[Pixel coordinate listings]
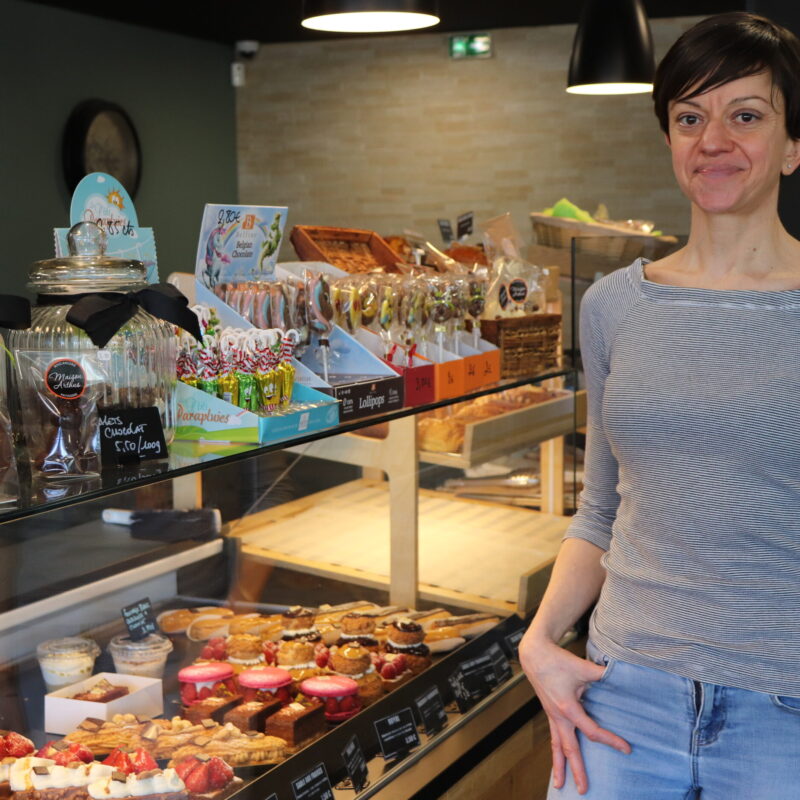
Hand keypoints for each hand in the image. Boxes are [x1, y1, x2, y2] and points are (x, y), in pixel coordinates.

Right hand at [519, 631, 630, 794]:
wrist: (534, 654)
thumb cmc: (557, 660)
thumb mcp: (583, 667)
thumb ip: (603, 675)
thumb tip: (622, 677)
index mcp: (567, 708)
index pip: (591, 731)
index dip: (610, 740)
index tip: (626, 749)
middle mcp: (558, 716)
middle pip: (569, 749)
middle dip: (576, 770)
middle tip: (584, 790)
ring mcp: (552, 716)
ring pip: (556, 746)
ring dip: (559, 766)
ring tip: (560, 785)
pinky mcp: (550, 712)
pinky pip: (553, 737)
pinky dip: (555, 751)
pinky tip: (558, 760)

==

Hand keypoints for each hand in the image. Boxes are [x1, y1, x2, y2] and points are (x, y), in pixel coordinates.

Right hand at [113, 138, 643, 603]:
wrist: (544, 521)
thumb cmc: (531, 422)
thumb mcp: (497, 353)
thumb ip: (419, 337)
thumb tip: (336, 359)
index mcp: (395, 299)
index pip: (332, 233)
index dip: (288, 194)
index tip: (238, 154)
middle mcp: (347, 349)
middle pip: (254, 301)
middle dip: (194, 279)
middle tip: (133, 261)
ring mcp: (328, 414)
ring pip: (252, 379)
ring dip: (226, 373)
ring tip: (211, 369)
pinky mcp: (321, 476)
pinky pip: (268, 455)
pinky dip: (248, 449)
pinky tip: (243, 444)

==

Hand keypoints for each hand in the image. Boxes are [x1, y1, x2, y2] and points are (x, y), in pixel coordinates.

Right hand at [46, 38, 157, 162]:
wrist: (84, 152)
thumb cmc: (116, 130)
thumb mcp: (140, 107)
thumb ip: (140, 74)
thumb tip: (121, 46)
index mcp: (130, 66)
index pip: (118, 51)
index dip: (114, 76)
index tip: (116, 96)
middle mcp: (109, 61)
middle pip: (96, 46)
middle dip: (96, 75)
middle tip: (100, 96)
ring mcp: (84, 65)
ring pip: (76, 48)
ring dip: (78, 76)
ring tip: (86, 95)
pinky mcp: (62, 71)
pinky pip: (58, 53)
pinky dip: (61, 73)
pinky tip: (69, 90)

● **WORK TASK**: Reproduce, exactly as they stand in the data above, the lines from the one that holds "ring pip: (76, 48)" to the one that holds "pinky tip: (69, 90)", inclusive.

● **REPLY TO THE EXERCISE**:
ring pip: (76, 48)
ring dip: (78, 76)
ring tip: (86, 95)
pinky mcp: (62, 71)
pinky pip: (58, 53)
pinky dip: (61, 73)
pinky tip: (69, 90)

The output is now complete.